World Bank, IMF to blame for mess at Makerere University

Louis Namwanja Kizito

What you need to know:

  • Glorified high schools. The World Bank has successfully turned some public universities in Uganda into glorified high schools.

From August 2014 until May 2018, I was part of Makerere student politics when I joined to pursue the Law course. But these perennial Makerere University strikes 30 years down the road after the dawn of the Structural Adjustment Programmes (SAPs) shouldn’t take anyone by surprise.

These programmes were sold to the then NRM government that emerged from the bush with literary no coherent ideology of where they wanted to see this country in the long-term. So everything they did from the 1988 currency devaluation to date have been about trial and error. And this is what is reflected in Makerere University.

The government fell prey to the World Bank claims that public higher education has no multiplier effect to the nation. Instead, they claimed that it is lower level education that has bigger multi-plier effects for the wider community.

If the World Bank assertion were true, then why is it that after 30 years since African governments were “advised” to withdraw funding for higher education, the European Union still gives top British universities such as Oxford and Cambridge billions of dollars in research and innovation grants?
No wonder, many top British academics such as Prof Neil Ferguson did not support Brexit, on the sole premise that after Brexit, the European Union would cut funding to top British universities.

The reason the World Bank advised the government to cut funding for higher education and instead fund lower education was due to the fact that lower education consumes knowledge while higher education produces the knowledge.

It would make it much easier to consume Western knowledge produced by top Western universities with little or limited competition locally, if the economy is opened up to Western capital like it is today. These perennial Makerere University strikes from the days of Norbert Mao as guild president in 1991 to date is an indication that the structural adjustment programmes are a failure in higher education and the government needs to change course.

The World Bank has successfully turned most Ugandan private universities and some public universities into glorified high schools. I was lucky to be one of the few students along with the then 82nd guild president Roy Ssemboga Roy that were invited by the presidential Makerere University Visitation Committee 2016 to tender in our views. Our submissions as students representatives were against the move by the university administration, with the support of government, to pull out of what they called “non-core business.”

Non-core business means that halls of residence should be privatised, food out-sourced to private businesspeople and the student only gets knowledge from the university.
This pulling out of non-core business is pursuant to the structural adjustment programme and it has been a spectacular failure in our educational system.

Already, the university investment policy 2006 consolidates these sentiments by clearly gazetting halls as authorised investments as a way of raising alternative income to contribute to the appropriation-in-aid, which is no longer retained by the university, but collected by URA. Clearly, Administration, management and the University Council are unanimous in their efforts to have these halls of residence privatised.
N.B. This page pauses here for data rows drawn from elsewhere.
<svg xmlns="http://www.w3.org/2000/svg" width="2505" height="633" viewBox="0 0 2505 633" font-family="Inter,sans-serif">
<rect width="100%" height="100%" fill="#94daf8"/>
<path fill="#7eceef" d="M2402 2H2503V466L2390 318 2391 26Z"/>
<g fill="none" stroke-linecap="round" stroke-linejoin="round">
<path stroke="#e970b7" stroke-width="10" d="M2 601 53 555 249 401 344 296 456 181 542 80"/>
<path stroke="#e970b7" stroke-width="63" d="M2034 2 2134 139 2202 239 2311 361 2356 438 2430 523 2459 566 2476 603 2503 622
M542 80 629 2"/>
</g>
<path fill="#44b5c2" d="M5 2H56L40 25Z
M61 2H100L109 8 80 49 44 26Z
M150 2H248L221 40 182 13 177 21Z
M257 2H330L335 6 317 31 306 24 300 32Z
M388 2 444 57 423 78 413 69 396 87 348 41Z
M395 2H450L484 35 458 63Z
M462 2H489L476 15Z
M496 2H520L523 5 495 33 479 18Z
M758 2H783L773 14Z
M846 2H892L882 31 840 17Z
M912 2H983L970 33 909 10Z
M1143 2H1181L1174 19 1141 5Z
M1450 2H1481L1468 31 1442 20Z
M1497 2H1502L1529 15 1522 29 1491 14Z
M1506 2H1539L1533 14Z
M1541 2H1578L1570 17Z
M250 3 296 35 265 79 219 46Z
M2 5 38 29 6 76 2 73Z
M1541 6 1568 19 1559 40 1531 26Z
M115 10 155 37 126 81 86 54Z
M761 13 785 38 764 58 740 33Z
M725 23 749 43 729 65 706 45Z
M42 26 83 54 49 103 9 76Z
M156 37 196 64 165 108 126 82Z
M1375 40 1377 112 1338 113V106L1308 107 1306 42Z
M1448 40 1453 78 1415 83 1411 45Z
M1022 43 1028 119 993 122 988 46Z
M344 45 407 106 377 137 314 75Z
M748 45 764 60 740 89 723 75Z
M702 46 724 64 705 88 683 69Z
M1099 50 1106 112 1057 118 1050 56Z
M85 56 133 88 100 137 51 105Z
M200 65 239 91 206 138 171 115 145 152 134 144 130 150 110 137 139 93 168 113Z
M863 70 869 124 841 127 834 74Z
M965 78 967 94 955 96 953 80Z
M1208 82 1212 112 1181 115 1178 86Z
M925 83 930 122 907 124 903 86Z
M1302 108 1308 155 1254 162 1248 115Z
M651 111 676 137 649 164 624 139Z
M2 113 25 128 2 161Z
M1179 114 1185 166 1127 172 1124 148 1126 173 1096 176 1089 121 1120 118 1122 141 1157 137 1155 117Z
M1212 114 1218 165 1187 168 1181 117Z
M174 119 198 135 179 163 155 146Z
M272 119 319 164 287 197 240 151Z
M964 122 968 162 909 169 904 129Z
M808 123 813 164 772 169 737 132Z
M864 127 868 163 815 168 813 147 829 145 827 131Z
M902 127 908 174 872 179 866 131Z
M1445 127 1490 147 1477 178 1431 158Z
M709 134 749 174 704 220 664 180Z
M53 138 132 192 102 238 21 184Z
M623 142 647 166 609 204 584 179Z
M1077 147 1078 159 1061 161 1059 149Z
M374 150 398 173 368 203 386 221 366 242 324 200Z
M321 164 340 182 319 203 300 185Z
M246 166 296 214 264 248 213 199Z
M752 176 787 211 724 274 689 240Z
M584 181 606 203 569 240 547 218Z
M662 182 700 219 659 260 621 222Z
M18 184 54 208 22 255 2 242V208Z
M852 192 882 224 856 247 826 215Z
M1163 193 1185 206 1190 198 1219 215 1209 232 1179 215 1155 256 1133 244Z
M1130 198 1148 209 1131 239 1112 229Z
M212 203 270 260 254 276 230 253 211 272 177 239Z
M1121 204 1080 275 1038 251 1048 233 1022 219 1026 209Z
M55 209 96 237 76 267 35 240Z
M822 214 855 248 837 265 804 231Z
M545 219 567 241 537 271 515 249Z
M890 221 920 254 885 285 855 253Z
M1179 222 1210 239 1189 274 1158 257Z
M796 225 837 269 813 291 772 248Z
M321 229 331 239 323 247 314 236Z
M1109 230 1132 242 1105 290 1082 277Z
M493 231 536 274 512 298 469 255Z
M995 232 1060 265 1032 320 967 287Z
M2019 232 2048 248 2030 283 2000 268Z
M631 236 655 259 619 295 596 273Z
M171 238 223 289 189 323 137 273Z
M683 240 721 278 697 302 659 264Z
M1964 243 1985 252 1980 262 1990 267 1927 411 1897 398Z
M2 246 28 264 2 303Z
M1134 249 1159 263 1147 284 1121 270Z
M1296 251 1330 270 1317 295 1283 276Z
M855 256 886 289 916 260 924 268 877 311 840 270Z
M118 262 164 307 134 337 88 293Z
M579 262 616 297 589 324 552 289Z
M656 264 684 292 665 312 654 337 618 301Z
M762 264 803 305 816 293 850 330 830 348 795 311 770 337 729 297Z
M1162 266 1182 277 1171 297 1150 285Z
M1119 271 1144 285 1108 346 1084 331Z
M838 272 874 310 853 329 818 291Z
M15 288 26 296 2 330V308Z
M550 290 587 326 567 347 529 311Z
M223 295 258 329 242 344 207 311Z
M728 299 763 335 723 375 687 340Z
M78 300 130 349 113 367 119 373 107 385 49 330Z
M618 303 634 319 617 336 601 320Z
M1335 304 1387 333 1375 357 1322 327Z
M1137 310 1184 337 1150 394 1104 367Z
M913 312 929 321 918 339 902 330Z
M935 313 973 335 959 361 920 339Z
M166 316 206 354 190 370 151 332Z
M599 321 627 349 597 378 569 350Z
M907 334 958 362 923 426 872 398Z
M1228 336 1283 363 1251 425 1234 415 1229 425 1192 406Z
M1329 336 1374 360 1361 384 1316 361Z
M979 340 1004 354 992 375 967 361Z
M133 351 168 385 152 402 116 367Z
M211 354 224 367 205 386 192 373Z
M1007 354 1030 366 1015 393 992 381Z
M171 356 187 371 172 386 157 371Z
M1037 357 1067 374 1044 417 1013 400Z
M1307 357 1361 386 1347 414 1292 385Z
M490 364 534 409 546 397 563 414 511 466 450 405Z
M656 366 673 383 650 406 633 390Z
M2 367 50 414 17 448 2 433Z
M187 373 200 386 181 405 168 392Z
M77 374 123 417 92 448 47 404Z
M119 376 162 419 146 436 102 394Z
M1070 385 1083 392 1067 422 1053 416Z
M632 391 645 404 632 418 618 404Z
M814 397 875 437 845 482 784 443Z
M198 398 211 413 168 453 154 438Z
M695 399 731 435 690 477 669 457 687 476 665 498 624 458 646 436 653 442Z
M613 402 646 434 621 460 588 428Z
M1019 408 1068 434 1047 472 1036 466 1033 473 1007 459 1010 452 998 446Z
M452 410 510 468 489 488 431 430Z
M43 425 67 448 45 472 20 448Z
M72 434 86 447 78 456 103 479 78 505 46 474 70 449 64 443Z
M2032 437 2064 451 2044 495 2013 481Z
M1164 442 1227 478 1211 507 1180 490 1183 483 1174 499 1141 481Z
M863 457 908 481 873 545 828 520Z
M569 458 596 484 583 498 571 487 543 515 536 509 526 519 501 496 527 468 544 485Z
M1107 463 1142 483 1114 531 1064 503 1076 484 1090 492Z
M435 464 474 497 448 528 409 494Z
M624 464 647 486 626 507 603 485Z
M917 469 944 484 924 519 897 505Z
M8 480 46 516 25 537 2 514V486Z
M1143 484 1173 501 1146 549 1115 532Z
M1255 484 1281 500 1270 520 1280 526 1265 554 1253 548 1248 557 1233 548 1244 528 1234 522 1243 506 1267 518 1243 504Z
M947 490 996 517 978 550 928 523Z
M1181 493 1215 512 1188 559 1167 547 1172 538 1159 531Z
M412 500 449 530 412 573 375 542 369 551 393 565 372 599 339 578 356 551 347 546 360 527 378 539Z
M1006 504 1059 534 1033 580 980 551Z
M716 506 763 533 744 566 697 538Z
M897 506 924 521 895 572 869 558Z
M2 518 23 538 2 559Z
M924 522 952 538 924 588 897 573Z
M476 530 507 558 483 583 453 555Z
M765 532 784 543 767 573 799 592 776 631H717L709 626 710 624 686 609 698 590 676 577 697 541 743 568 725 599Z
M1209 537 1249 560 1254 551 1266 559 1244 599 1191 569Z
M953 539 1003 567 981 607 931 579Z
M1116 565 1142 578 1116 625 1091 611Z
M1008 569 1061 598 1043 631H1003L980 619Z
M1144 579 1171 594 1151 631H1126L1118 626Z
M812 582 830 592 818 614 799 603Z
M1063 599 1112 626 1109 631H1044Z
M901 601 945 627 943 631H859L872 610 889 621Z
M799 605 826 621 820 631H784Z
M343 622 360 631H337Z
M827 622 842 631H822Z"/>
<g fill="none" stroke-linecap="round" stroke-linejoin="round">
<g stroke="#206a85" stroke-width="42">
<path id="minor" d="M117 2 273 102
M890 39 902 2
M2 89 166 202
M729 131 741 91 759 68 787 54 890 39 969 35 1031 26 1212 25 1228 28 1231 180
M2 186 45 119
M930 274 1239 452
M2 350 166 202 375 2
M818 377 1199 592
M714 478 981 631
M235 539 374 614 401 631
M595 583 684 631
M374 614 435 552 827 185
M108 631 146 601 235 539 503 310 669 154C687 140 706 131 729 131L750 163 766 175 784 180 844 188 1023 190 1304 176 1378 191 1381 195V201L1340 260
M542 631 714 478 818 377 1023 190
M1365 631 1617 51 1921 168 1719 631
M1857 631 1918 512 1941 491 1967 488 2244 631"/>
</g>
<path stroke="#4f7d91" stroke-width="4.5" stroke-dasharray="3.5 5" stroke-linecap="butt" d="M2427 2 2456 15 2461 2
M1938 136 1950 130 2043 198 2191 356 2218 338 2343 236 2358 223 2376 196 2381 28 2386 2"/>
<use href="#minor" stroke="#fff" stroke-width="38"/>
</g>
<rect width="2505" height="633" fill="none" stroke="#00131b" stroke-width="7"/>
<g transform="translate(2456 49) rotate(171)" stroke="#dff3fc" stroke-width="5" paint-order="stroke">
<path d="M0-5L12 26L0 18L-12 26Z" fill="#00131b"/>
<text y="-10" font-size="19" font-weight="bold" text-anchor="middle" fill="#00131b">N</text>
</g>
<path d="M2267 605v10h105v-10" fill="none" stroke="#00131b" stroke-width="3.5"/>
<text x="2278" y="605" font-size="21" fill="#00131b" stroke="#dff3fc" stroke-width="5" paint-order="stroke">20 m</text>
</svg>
Raising tuition is no solution to Makerere’s needs. There is no university in the world which fulfils its budgetary needs through tuition alone. It will shock you to know that tuition only constitutes 15 per cent of Harvard University’s budget.
Therefore, Makerere University administration cannot say it lacks money to run halls yet the university has chunks of land, among other resources.

Mr Kizito is the head of corporate and legal affairs at Pixan Corporation Technologies.